[RECORD EXTRACTS]

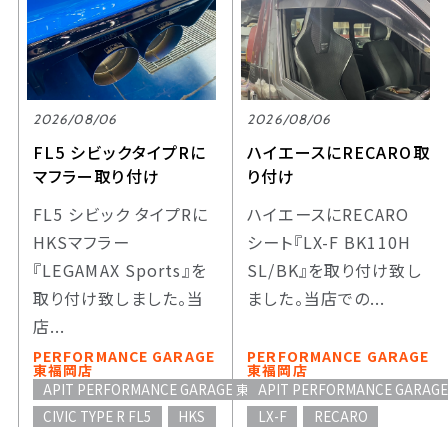
2026/08/06
2026/08/06
FL5 シビックタイプRに
ハイエースにRECARO取
マフラー取り付け
り付け
FL5 シビック タイプRに
ハイエースにRECARO
HKSマフラー
シート『LX-F BK110H
『LEGAMAX Sports』を
SL/BK』を取り付け致し
取り付け致しました。当
ました。当店での...
店...
PERFORMANCE GARAGE
PERFORMANCE GARAGE
東福岡店
東福岡店
APIT PERFORMANCE GARAGE 東福岡
APIT PERFORMANCE GARAG
CIVIC TYPE R FL5
HKS
LX-F
RECARO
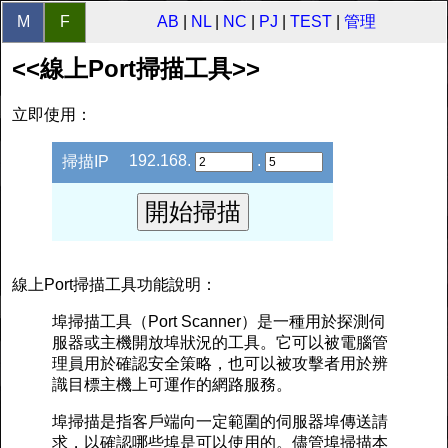
M
F
AB
|
NL
|
NC
|
PJ
|
TEST
|
管理
<<線上Port掃描工具>>
立即使用：
192.168.
.
掃描IP
線上Port掃描工具功能說明：
埠掃描工具（Port Scanner）是一種用於探測伺
服器或主機開放埠狀況的工具。它可以被電腦管
理員用於確認安全策略，也可以被攻擊者用於辨
識目標主機上可運作的網路服務。
埠掃描是指客戶端向一定範圍的伺服器埠傳送請
求，以確認哪些埠是可以使用的。儘管埠掃描本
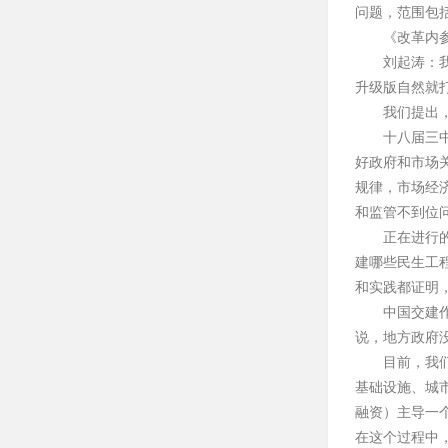
问题，范围包
《改革内
刘起涛：
升级版自然就
我们提出
十八届三
好政府和市场
规律，市场经
和监管不到位
正在进行
建哪些民生工
和实践都证明
中国交建
说，地方政府
目前，我
基础设施、城
融资）主导一
在这个过程中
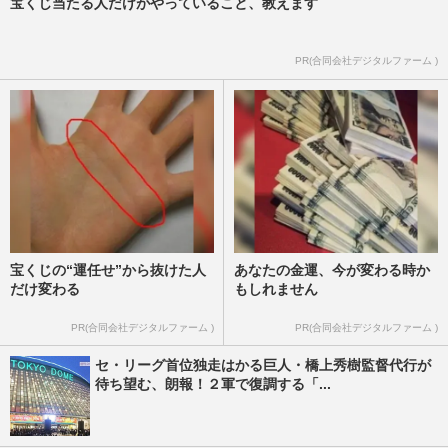
宝くじ当たる人だけがやっていること、教えます
PR(合同会社デジタルファーム )
宝くじの“運任せ”から抜けた人
あなたの金運、今が変わる時か
だけ変わる
もしれません
PR(合同会社デジタルファーム )
PR(合同会社デジタルファーム )
セ・リーグ首位独走はかる巨人・橋上秀樹監督代行が
待ち望む、朗報！２軍で復調する「...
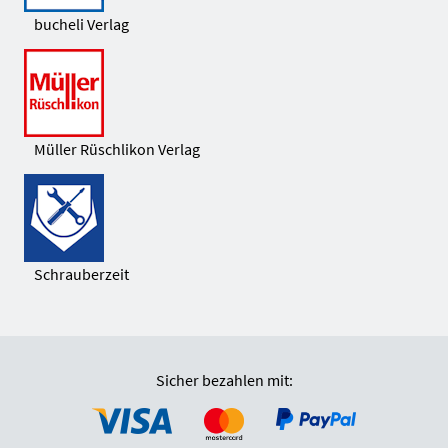
bucheli Verlag
Müller Rüschlikon Verlag
Schrauberzeit
Sicher bezahlen mit:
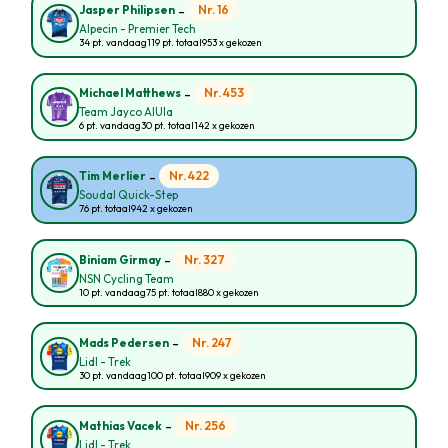
-
Nr. 16
Jasper Philipsen
Alpecin - Premier Tech
34 pt. vandaag
119 pt. totaal
953 x gekozen
-
Nr. 453
Michael Matthews
Team Jayco AlUla
6 pt. vandaag
30 pt. totaal
142 x gekozen
-
Nr. 422
Tim Merlier
Soudal Quick-Step
76 pt. totaal
942 x gekozen
-
Nr. 327
Biniam Girmay
NSN Cycling Team
10 pt. vandaag
75 pt. totaal
880 x gekozen
-
Nr. 247
Mads Pedersen
Lidl - Trek
30 pt. vandaag
100 pt. totaal
909 x gekozen
-
Nr. 256
Mathias Vacek
Lidl - Trek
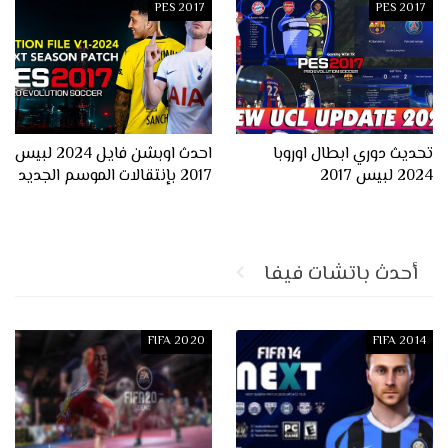
PES 2017
PES 2017
تحديث دوري ابطال اوروبا
احدث اوبشن فايل 2024 لبيس
2024 لبيس 2017
2017 بإنتقالات الموسم الجديد
أحدث باتشات فيفا
FIFA 2020
FIFA 2014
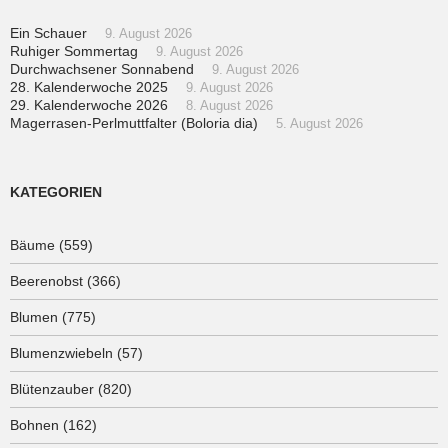
Ein Schauer
9. August 2026
Ruhiger Sommertag
9. August 2026
Durchwachsener Sonnabend
9. August 2026
28. Kalenderwoche 2025
9. August 2026
29. Kalenderwoche 2026
8. August 2026
Magerrasen-Perlmuttfalter (Boloria dia)
5. August 2026
KATEGORIEN
Bäume
(559)
Beerenobst
(366)
Blumen
(775)
Blumenzwiebeln
(57)
Blütenzauber
(820)
Bohnen
(162)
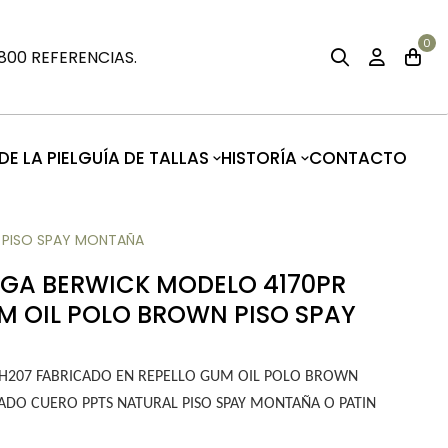
0
00 REFERENCIAS.
E LA PIEL
GUÍA DE TALLAS
HISTORÍA
CONTACTO
 PISO SPAY MONTAÑA
EGA BERWICK MODELO 4170PR
M OIL POLO BROWN PISO SPAY
 H207 FABRICADO EN REPELLO GUM OIL POLO BROWN
DO CUERO PPTS NATURAL PISO SPAY MONTAÑA O PATIN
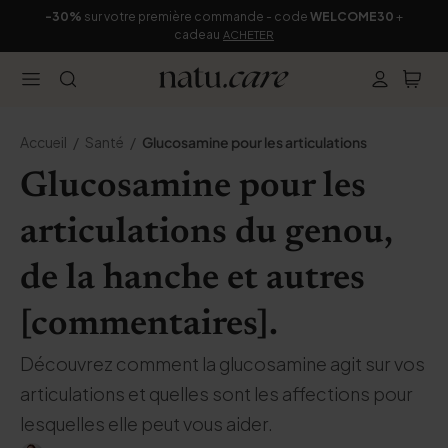
-30%
sur votre première commande - code
WELCOME30
+
cadeau
ACHETER
Accueil
Santé
Glucosamine pour les articulations
Glucosamine pour les
articulations du genou,
de la hanche et autres
[commentaires].
Découvrez comment la glucosamine agit sur vos
articulations et quelles sont les affections pour
lesquelles elle peut vous aider.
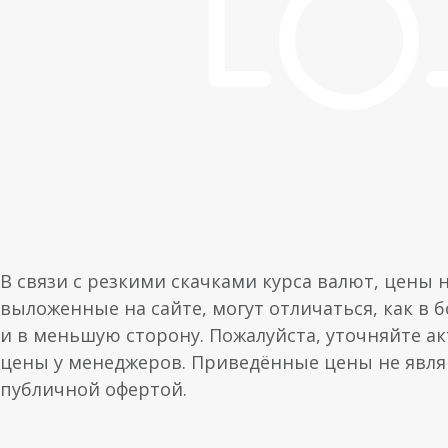
В связи с резкими скачками курса валют, цены 
выложенные на сайте, могут отличаться, как в 
и в меньшую сторону. Пожалуйста, уточняйте а
цены у менеджеров. Приведённые цены не явл
публичной офертой.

[/RECORD EXTRACTS]

WHAT THE TASK ASKS
In how many lines above does the word "SPAY" appear? Answer with only the number.

ANSWER TO THE PROBLEM
3